I am a very aware that Trump could be a “huge disaster” as a nominee and a president. I believe he will win big or lose big in the general. At this point, we have four choices: Cruz, who I think is so polarizing that he is unelectable. Clinton who has proven herself to be a congenital liar and has a political world view that I cannot vote for under any circumstance. Bernie Sanders? Well ironically, I would get less criticism if I said I was voting for him. He is an angry, dangerous man who says uninformed things on the stump daily. Didn’t we fight and win a Cold War over his world view? He was on the losing side by the way.

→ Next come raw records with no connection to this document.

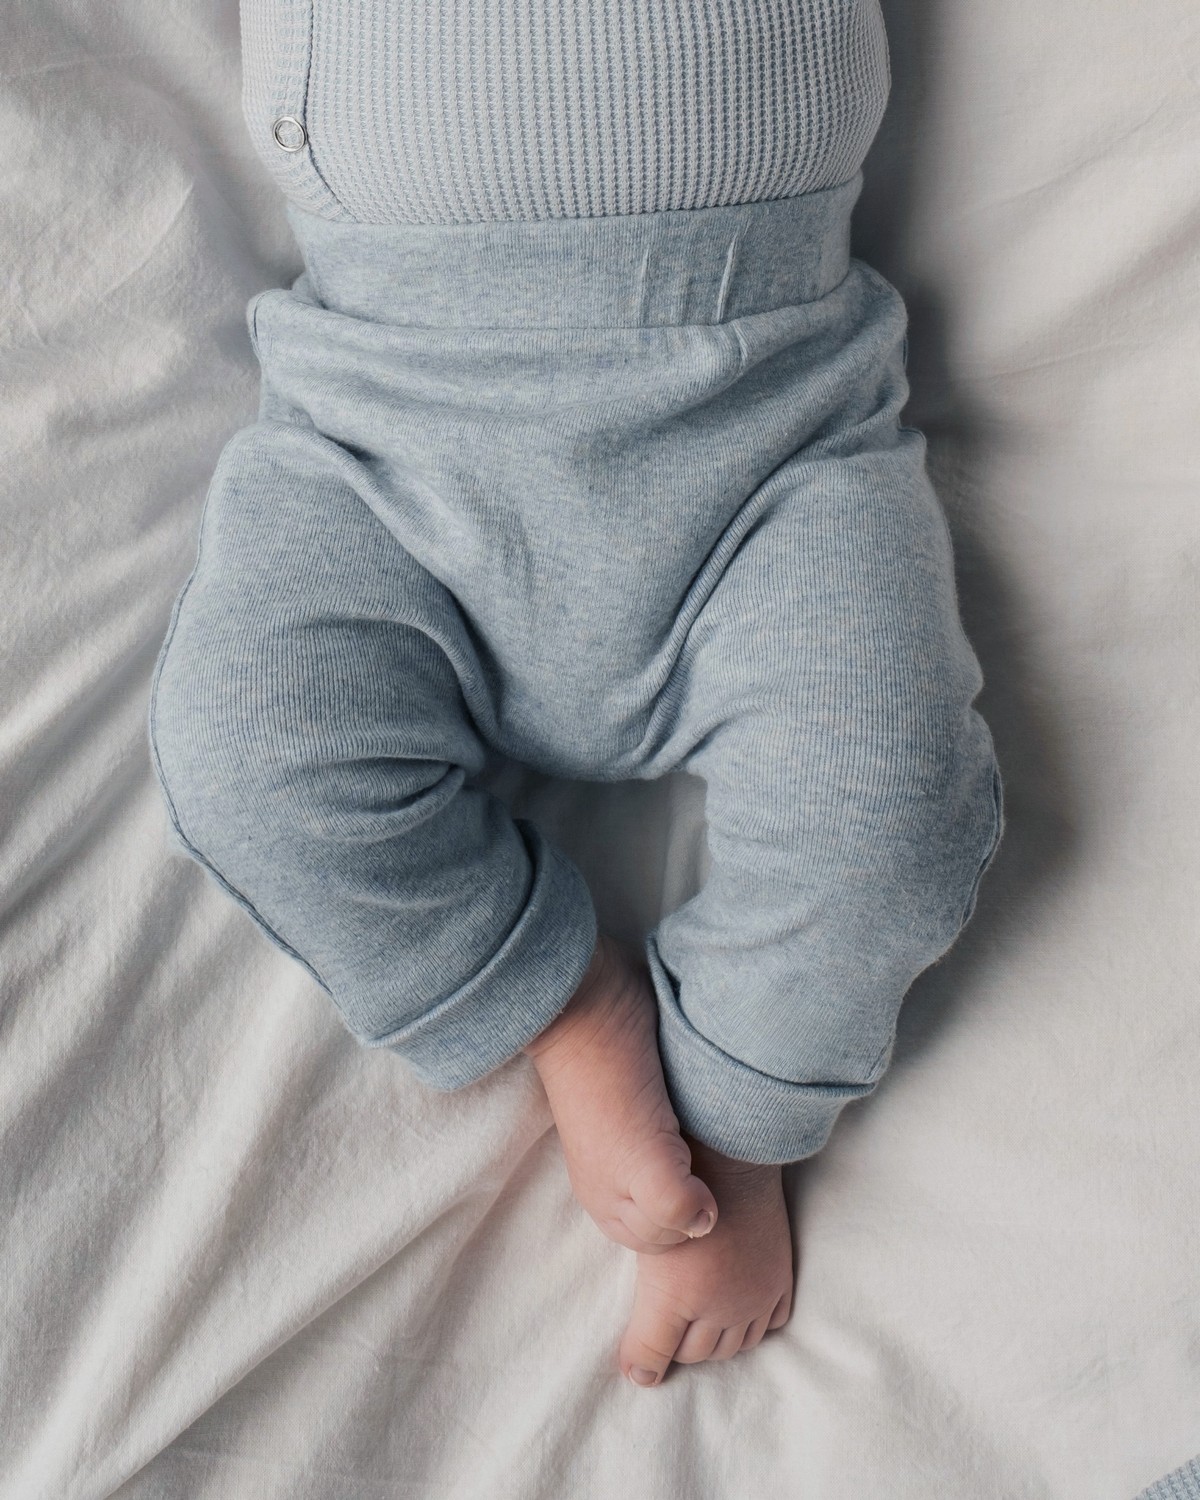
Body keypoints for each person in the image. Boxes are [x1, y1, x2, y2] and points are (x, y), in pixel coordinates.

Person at [148, 0, 1005, 1389]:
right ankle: (565, 1007)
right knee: (249, 750)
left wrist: (745, 1121)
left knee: (886, 803)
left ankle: (731, 1125)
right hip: (386, 447)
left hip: (774, 437)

So we are left with Trump. As a Republican, he is the first candidate to expand our electorate since Reagan and the elites hate him for it. They don’t like his voters or the messenger. He is not a socialist. I suspect he will reform abuses in the tax code like the carried interest loophole because he has used the same type of loopholes for himself. As an aside, if there were no difference between taxes on labor or capital, no one would even care. Trump will be generally good for business, even if he isn’t endorsed by the Club for Growth, certainly better than the Democrat alternatives. Despite some of his rhetoric on trade, I don’t think we will see Smoot-Hawley tariffs. I believe that he is anchoring our trading partners, like the Chinese, with threats of punitive duties to negotiate fairer trade. That tactic should have been used a long time ago by both parties.

Most important, nobody owns Trump. The donors of both parties are genuinely ideologically conservative or liberal to some extent. But I’ve noticed that supporting candidates has more to do with making business connections than actually winning elections or advancing a cause, especially on the Republican side. That’s how we got Dole, McCain, Romney and Jeb. All good men to varying degrees but flawed candidates. So flawed they lost.

This was a much longer note than it was meant to be. I wrote it because I have gotten many angry responses from fellow Republicans when I voice even minor positive support for Trump and most of you are Republicans or at least conservative Independents and Democrats who are my friends and I wanted you to understand some of my thinking on the issue.

If Trump wins and I am wrong about him as a president, if I was conned by a con man, there’s a backstop. We still have Congress and the courts as a check on his power.

But I hope my instincts are correct. I would like America to be great again.

Dante Kerrick is a pseudonym for a longtime veteran of finance in New York City.